J’ai retrouvé ce numéro du magazine goupillé à l’époque par mon confrère et aîné Honorat de Yédagne, ancien DG de Frat-Mat. L’homme à qui l’on doit la formule iconoclaste « ni neutre ni partisan ‘ qui a fait le succès éditorial et commercial du quotidien ivoirien de service public sous Laurent Gbagbo. J’ai rencontré le journaliste pour la première fois en amphi, à la fac de droit de Cocody, en 2003. J’étais en licence de droit public. Il avait été invité pour ce qu’on appellerait aujourd’hui un « meet and greet » par l’actuel doyen de la fac de droit de Cocody, le professeur Abraham Gadji alors étudiant en DEA. Le droit me laissait de marbre, le journalisme me donnait des frissons. Je lui avais posé une question lors des échanges : « le journalisme nourrit-il son homme en Afrique ? « . Dix ans après, à la faveur d’une interview avec lui à Abidjan, je lui avais rappelé l’anecdote. On en a rigolé puisque j’avais moi-même désormais la réponse à ma question.
Intellectuels et pouvoir. Vaste thématique qui pourrait faire l’objet d’une thèse et qu’on ne saurait épuiser dans un post prétendument savant. Le mot intellectuel lui-même pourrait faire l’objet d’un débat. Qui est intellectuel et qui ne l’est pas ? Le diplôme a une fonction de validation d’une présomption simple de connaissance et de compétence dans un domaine précis. On forme tellement de diplômés qui croient être sortis de la cuisse de Jupiter avec leur sésame académique alors qu’ils échouent à produire ce qu’on attend d’eux : une prise de position scientifique sur les problèmes de leur époque.
Les intellectuels ont-ils échoué dans l’exercice du pouvoir ? Mieux, a-t-on voulu les faire échouer ou ont-ils eux-mêmes saborder leur pouvoir ? Le numéro d’Afrique Compétence dresse le bilan du Sénégalais Wade, des Ivoiriens Gbagbo et Wodié et du Congolais Lissouba.

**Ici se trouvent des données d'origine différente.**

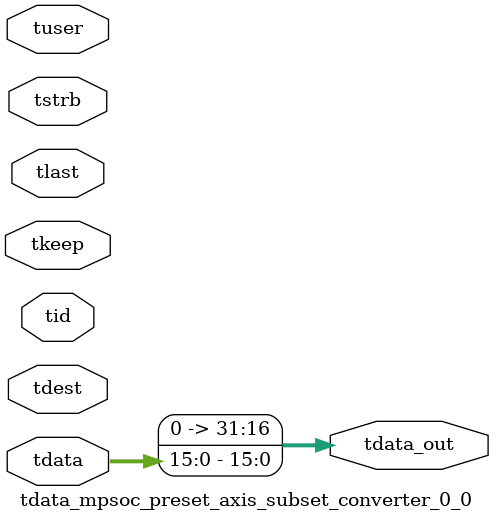
<source format=v>


`timescale 1ps/1ps

module tdata_mpsoc_preset_axis_subset_converter_0_0 #
(
parameter C_S_AXIS_TDATA_WIDTH = 32,
parameter C_S_AXIS_TUSER_WIDTH = 0,
parameter C_S_AXIS_TID_WIDTH   = 0,
parameter C_S_AXIS_TDEST_WIDTH = 0,
parameter C_M_AXIS_TDATA_WIDTH = 32
)
(
input  [(C_S_AXIS_TDATA_WIDTH == 0 ? 1 : C_S_AXIS_TDATA_WIDTH)-1:0     ] tdata,
input  [(C_S_AXIS_TUSER_WIDTH == 0 ? 1 : C_S_AXIS_TUSER_WIDTH)-1:0     ] tuser,
input  [(C_S_AXIS_TID_WIDTH   == 0 ? 1 : C_S_AXIS_TID_WIDTH)-1:0       ] tid,
input  [(C_S_AXIS_TDEST_WIDTH == 0 ? 1 : C_S_AXIS_TDEST_WIDTH)-1:0     ] tdest,
input  [(C_S_AXIS_TDATA_WIDTH/8)-1:0 ] tkeep,
input  [(C_S_AXIS_TDATA_WIDTH/8)-1:0 ] tstrb,
input                                                                    tlast,
output [C_M_AXIS_TDATA_WIDTH-1:0] tdata_out
);

assign tdata_out = {16'b0000000000000000,tdata[15:0]};

endmodule


</source>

En août 2012, j’effectuais une pige pour une télévision panafricaine à Kinkala, à une soixantaine de kilomètres de Brazzaville, dans le cadre de la fête nationale congolaise. Cette année-là, j’avais interviewé l’opposante Claudine Munari, ancienne directrice de cabinet de Pascal Lissouba. Les partisans de Sassou Nguesso ont toujours présenté Lissouba comme un « incompétent et ethnocentriste ». A la fin de la cérémonie, je m’étais rapproché de la tribune officielle. J’avais attendu que Madame Munari termine sa cigarette. Et quand elle a commencé à parler à mon micro, j’ai compris qu’elle était une femme de pouvoir qui avait du coffre et de la matière grise à revendre. On noircit toujours le tableau de l’adversaire qu’on veut noyer.

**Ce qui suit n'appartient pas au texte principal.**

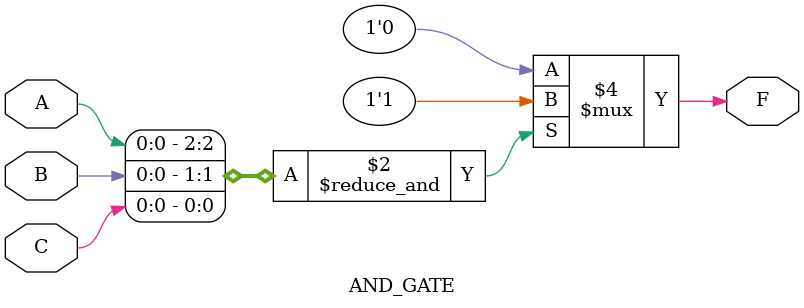
<source format=v>
module AND_GATE(A, B, C, F);
    input A, B, C;
    output F;

    reg F;

    always @(A or B or C)
        if (&{A, B, C})
            F = 1'b1;
        else
            F = 1'b0;
endmodule
</source>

Que n’a-t-on pas dit du régime Gbagbo ? « Un régime de professeurs incapable même d’élaborer un simple budget ». La formule intelligente du « budget sécurisé » du ministre Paul Antoine Bohoun Bouabré dans un pays coupé en deux ( où le Burkina était devenu curieusement exportateur de cacao ) sous-tendue par une option préférentielle des ressources endogènes mobilisables avait conduit le pays au point d’achèvement de l’initiative PPTE.
Samedi dernier à Agboville, lors de la fête de son nouvel appareil politique, Laurent Gbagbo, en fin historien, est revenu sur un épisode tragique de l’Histoire de la Côte d’Ivoire : la nationalisation de deux banques françaises en pleine crise postélectorale quand les avoirs de la Côte d’Ivoire avaient été gelés à la BCEAO et qu’au terme d’une réunion aux contours flous à Bamako le gouverneur Tabley avait été contraint à la démission. Ironie du sort, douze ans plus tard, Bamako ne veut plus sentir la CEDEAO. Du haut de sa tribune en pays Abbey , Gbagbo prophétise même la fin programmée du CFA dans une décennie. « Plus personne n’a peur quand on parle du CFA », a-t-il martelé devant une foule acquise à son aura de tribun. Pourtant au cours de sa campagne du second tour de la présidentielle de 2010, il disait vouloir élargir le FCFA à la sphère anglophone au Liberia, à la Sierra leone… La suite, on la connait. La résolution 1975 du Conseil de sécurité en date du 30 mars 2011 a fait basculer le rapport de force dans la belligérance déjà ouverte.
Les intellectuels ont-ils échoué ou ont-ils sabordé eux-mêmes leur pouvoir? A chacun sa petite idée.